I was struck by the refrain to Kenneth’s “May the Stars Remember Your Name”—“And the stars remember, remember my name.” I have had the same experience with land. Whenever I visit my hometown, I drink in the landscape as I get closer. The land if perfectly flat for long stretches, and it bakes under 360 degrees of unbroken sky. When I step out of the car, I smell the frying grass; I feel the higher pressure of being closer to sea level and the powerful gusts of wind that have nothing in their way. I take this all in, and I could sweat the land remembers the touch of my feel and welcomes me back. I grip the insides of my shoes with my toes in a sort of hug—hello again, friend—I remember you too.
I wonder if the image and sound of the inmates singing “Till the Stars Fall from the Sky” affects the correctional officers accompanying us as much as it does me. This sound stands out just because it’s about coming home someday and being with a loved one, even if you are not there in person.

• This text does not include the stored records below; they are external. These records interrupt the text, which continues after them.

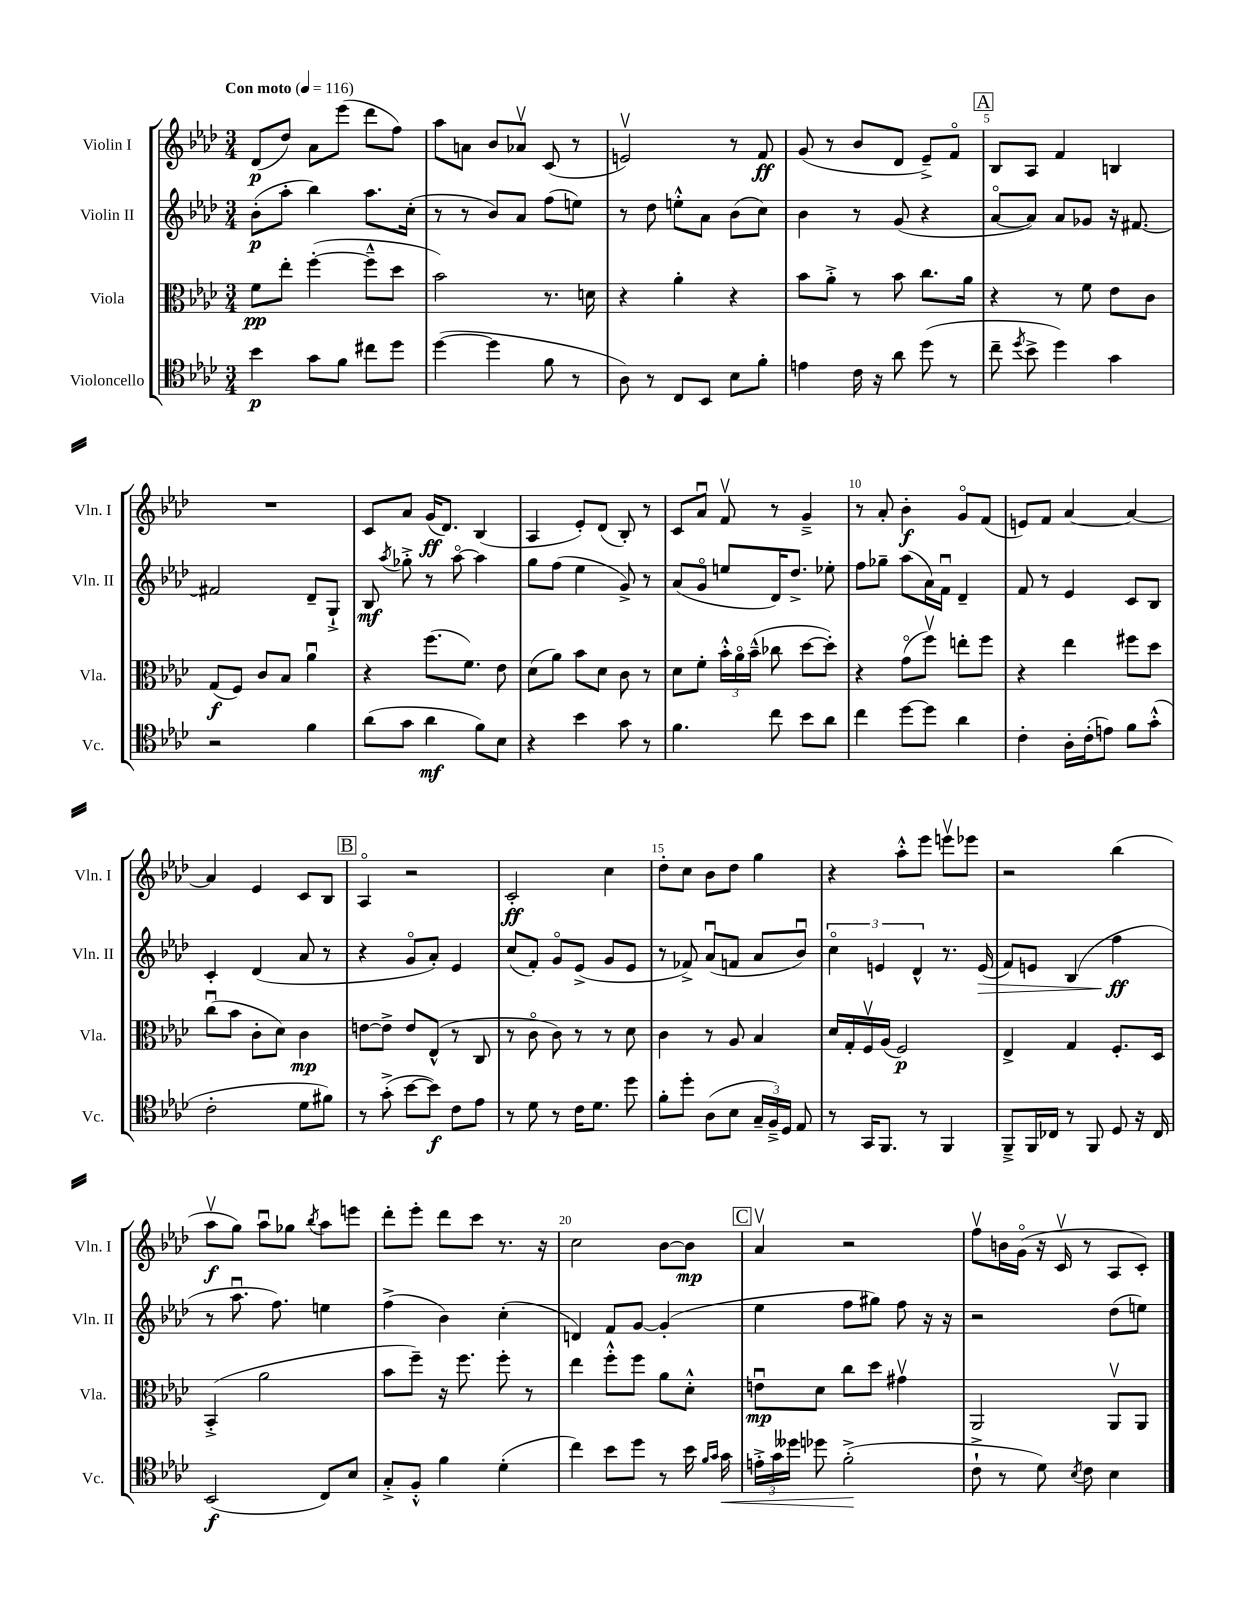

**kern	**kern	**kern	**kern
*staff4	*staff3	*staff2	*staff1
*clefC4	*clefC3	*clefG2	*clefG2
*k[b-e-a-d-]	*k[b-e-a-d-]	*k[b-e-a-d-]	*k[b-e-a-d-]
*M3/4	*M3/4	*M3/4	*M3/4
*MM116	*MM116	*MM116	*MM116
4b-\	8f\L	(8b-'\L	(8d-/L
.	8ee-'\J	8aa-'\J	8dd-/J)
8g\L	([4ff'\	4bb-\)	8a-\L
8f\J	.	.	(8eee-\J
8cc#\L	8ff~^^\]L	8.aa-\L	8ddd-\L
8dd-\J	8dd-\J	.	8ff\J)
.	.	(16cc'\Jk	.
=	=	=	=
([4dd-\	2b-\)	8r	8aa-\L
.	.	8r	8a\J
4dd-\]	.	8b-/L)	8b-/L
.	.	8a-/J	8a-v/J
8f\	8.r	(8ff\L	(8c/
8r	.	8ee\J)	8r
.	16d\	.	.
=	=	=	=
8A-\)	4r	8r	2ev/)
8r	.	8dd-\	.
8C/L	4a-'\	8ee'^^\L	.
8BB-/J	.	8a-\J	.
8B-\L	4r	(8b-\L	8r
8f'\J	.	8cc\J)	8f/
=	=	=	=
4e\	8b-\L	4b-\	(8g/
.	8a-'^\J	.	8r
16c\	8r	8r	8b-/L
16r	.	.	.
8a-\	8b-\	(8g/	8d-/J
(8dd-\	8.cc\L	4r	8e-~^/L)
8r	.	.	8fo/J
.	16a-\Jk	.	.
=	=	=	=
8cc~\	4r	[8a-o/L	8B-/L
8qdd-/	.	.	.
8b-^\	.	8a-/]J)	8A-/J
4dd-\)	8r	8a-/L	4f/
.	8f\	8g-/J	.
4g\	8e-\L	16r	4B/
.	.	[8.f#/	.
.	8c\J	.	.
=	=	=	=
2r	(8G/L	2f#/]	2.r
.	8F/J)	.	.
.	8c/L	.	.
.	8B-/J	.	.
4f\	4a-u\	8d-~/L	.
.	.	8G`^/J	.
=	=	=	=
(8a-\L	4r	8B-/	8c/L
.	.	8qaa-/	.
8g\J	.	8gg-'^\	8a-/J
4a-\	(8.ff\L	8r	(16g/LK
.	.	.	8.d-/J)
.	.	[8aa-o\	.
.	8.f\J)	.	.
8f\L)	.	4aa-\]	(4B-/
8B-\J	8e-\	.	.
=	=	=	=
4r	(8d-\L	8gg\L	4A-/
.	8a-\J)	(8ff\J	.
4b-\	8b-\L	4ee-\	8e-'/L)
.	8d-\J	.	(8d-/J
8g\	8c\	8g^/)	8B-'/)
8r	8r	8r	8r
=	=	=	=
4.f\	8d-\L	(8a-/L	8c/L
.	8f'\J	8go/J	8a-u/J
.	24b-'^^\LL	8ee/L	8fv/
.	24a-o\	.	.
.	(24b-~^^\JJ	.	.
8cc\	8cc-\	16d-/K)	8r
.	.	8.dd-^/J	.
8b-\L	[8dd-\L	.	4g~^/
8a-\J	8dd-'\]J)	8ee-'\	.
=	=	=	=
4cc\	4r	8ff\L	8r
.	.	8gg-~\J	8a-'/
[8dd-\L	(8go\L	(8aa-\L	4b-'\
8dd-\]J	8ffv\J)	16a-\L)	.
.	.	16fu\JJ	.
4a-\	8ee'\L	4d-~/	8go/L
.	8ff\J	.	(8f/J
=	=	=	=
4c'\	4r	8f/	8e/L)
.	.	8r	8f/J
16A-'\LL	4ee-\	4e-/	[4a-/
(16c'\J	.	.	.
8e\J)	.	.	.
8f\L	8ff#\L	8c/L	4a-/_
(8g'^^\J	8dd-\J	8B-/J	.
=	=	=	=
2c'\	(8ccu\L	4c'/	4a-/]
.	8b-\J	.	.
.	8c'\L	(4d-/	4e-/
.	8d-\J)	.	.
8d-\L	4c\	8a-/	8c/L
8f#\J)	.	8r	8B-/J
=	=	=	=
8r	[8e\L	4r	4A-o/
(8g'^\	8e^\]J	.	.
[8b-\L	8e/L	8go/L	2r
8b-\]J)	(8E-^^/J	8a-'/J)	.
8c\L	8r	4e-/	.
8e-\J	8C/	.	.
=	=	=	=
8r	8r	(8cc/L	2c'/
8d-\	8co\	8f'/J)	.
8r	8c\)	8go/L	.
16c\LK	8r	(8e-^/J	.
8.d-\J	.	.	.
.	8r	8g/L	4cc\
8dd-\	8d-\	8e-/J	.
=	=	=	=
8f'\L	4c\	8r	8dd-'\L
8dd-'\J	.	8f-^/)	8cc\J
(8A-\L	8r	(8a-u/L	8b-\L
8B-\J	8A-/	8f/J	8dd-\J
24G~/LL	4B-/	8a-/L	4gg\
24F~^/)	.	.	.
24D-/JJ	.	.	.
8E-/	.	8b-u/J)	.
=	=	=	=
8r	16d-/LL	6cco\	4r
.	16G'/	.	.
16GG/LK	16Fv/	.	.
.	.	6e/	.
8.FF/J	(16A-/JJ	.	.
.	2F/)	.	8aa-'^^\L
.	.	6d-^^/	.
8r	.	.	8eee-\J
4FF/	.	8.r	8eeev\L
.	.	.	8eee-\J
.	.	(16e/	.
=	=	=	=
8FF~^/L	4E-^/	8f/L)	2r
16FF/L	.	8e/J	.
16C-/JJ	.	.	.
8r	4G/	(4B-/	.
8FF/	.	.	.
8D-/	8.F'/L	4ff\	(4bb-\
16r	.	.	.
16C-/	16D-/Jk	.	.
=	=	=	=
(2BB-/	(4BB-'^/	8r	8aa-v\L
.	.	8.aa-u\	8gg\J)
.	2a-\	.	8aa-u\L
.	.	8.ff\)	.
.	.	.	8gg-\J
.	.	.	8qbb-/
8C/L)	.	4ee\	8aa-\L
8B-/J	.	.	8eee\J
=	=	=	=
8G'^/L	8b-\L	(4ff^\	8ddd-'\L
8F'^^/J	8ff~\J)	.	8eee-'\J
4f\	16r	4b-\)	8ddd-\L
.	8.ff\	.	.
.	.	.	8ccc\J
(4d-'\	8ff'\	(4cc'\	8.r
.	8r	.	.
.	.	.	16r
=	=	=	=
4cc\)	4ee-\	4d/)	2cc\
8b-\L	8ff'^^\L	8f/L	.
8dd-\J	8ff\J	[8g/J	.
8r	8a-\L	(4g'/]	[8b-\L
16b-\	8d-'^^\J	.	8b-\]J
16qqf/LL	.	.	.
16qqg/JJ	.	.	.
16g\	.	.	.
=	=	=	=
24e'^\LL	8eu\L	4ee-\	4a-v/
24g\	.	.	.
24dd--\JJ	.	.	.
8dd-\	8d-\J	.	.
(2f'^\	8cc\L	8ff\L	2r
.	8dd-\J	8gg#\J)	.
.	4g#v\	8ff\	.
.	.	16r	.
.	.	16r	.
=	=	=	=
8c`^\	2AA-/	2r	8ffv\L
8r	.	.	16b\L
.	.	.	(16go\JJ
8d-\)	.	.	16r
.	.	.	16cv/
8qB-/	.	.	.
8c\	.	.	8r
4B-\	8AA-v/L	(8dd-\L	8A-/L
.	8AA-/J	8ee\J)	8c'/J)
==	==	==	==
*-	*-	*-	*-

I am so impressed with how well composed the inmates are when we sing that song, and all of our songs, since they are so emotionally stimulating. Ideally, singing these songs is cathartic, especially because all of the songs are fairly positive and thankful.

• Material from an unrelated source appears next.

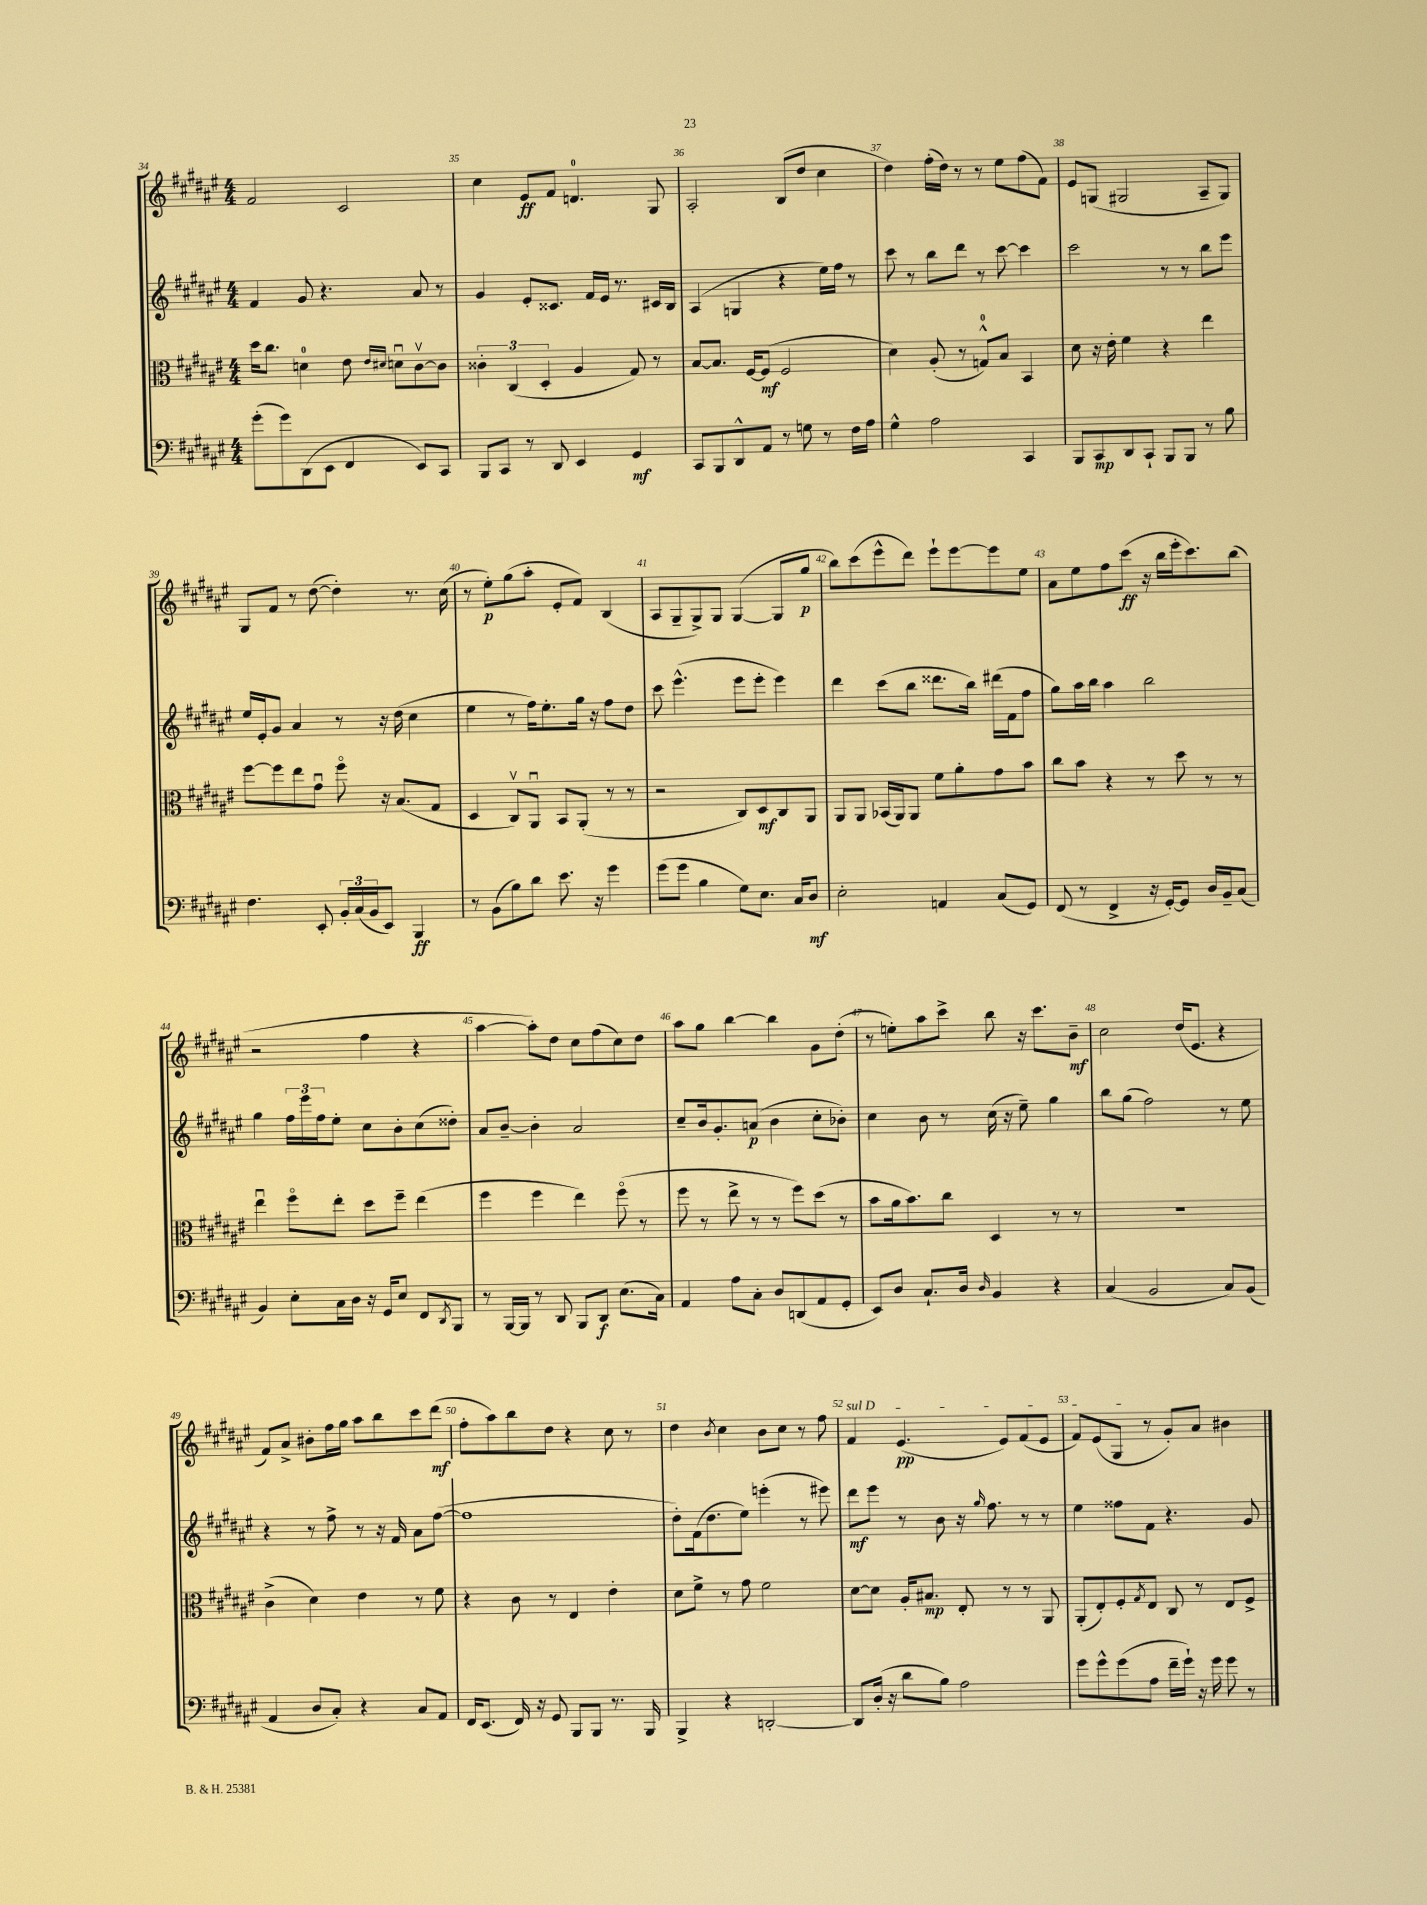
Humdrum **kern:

I believe “Thank You Very Much” should be dedicated to the staff here at IMCC, the outside volunteers, and especially Dr. Cohen. If it wasn’t for their teamwork to get this started, we wouldn’t be here singing. As the song says, this choir is “the nicest thing anyone’s ever done for us” in here. We don’t get to share our experience with the outside very much like we do with the choir, except maybe through our friends and family. The inmates are here as punishment for their crimes, but the volunteers are here because they choose to, which makes this time more enjoyable, and makes me feel as if another life’s begun for me.
[I’ve had an] experience that relates to the song, “In my Mother’s Eyes,” in that I can recall a moment of disappointing my mother, and the great hurt I felt from the absence of her love and from having hurt her. Luckily, we all experience these moments of regret and shame, and they encourage us to value the love given to us and the good deeds done for us more deeply. These moments enable us to give that compassion back more effectively and consistently.
Writing words and writing music
I’m not the best writer, but I am thankful that we can have the opportunity every week to write about our experiences, because I know this is very helpful to me. Sometimes I just sit down and write letters home. Many don’t make it there, for various reasons, but it’s nice to be able to put thoughts down on paper, even if it doesn’t make sense or isn’t perfect. It is just so helpful.
I have spent a lot of time trying to put my own songs on paper. I’ve never been happy with the results. The pitch of a note is no problem, but the duration of notes, the nuances of a performance is always flattened out when I try to get the song as sung onto paper.
I think fans of Western classical music maintain the need to be accurate to the original score for two reasons: literacy and recordings. The more literate a culture becomes, the more dependence is placed on the written word. Words are frozen to the page and always read the same. Correct grammar is to be used. This spills over into contemporary ideas of a score; it too is frozen on the page and should always be read in the same way, the correct way, which is the way of the original author/composer. With increased literacy comes decreased spontaneity in both the written word and the performance of the written score. Secondly, recordings also freeze music—each time a recording is played, it sounds exactly the same. With the magic of editing, recorded performances can be technically flawless. Therefore, those who listen to recordings begin to expect live performances to be equally the same and flawless. While recordings enable the masses to listen to performances, they have done a bit of disservice to live performances by creating the expectation that live renditions will sound the same and include no flubs.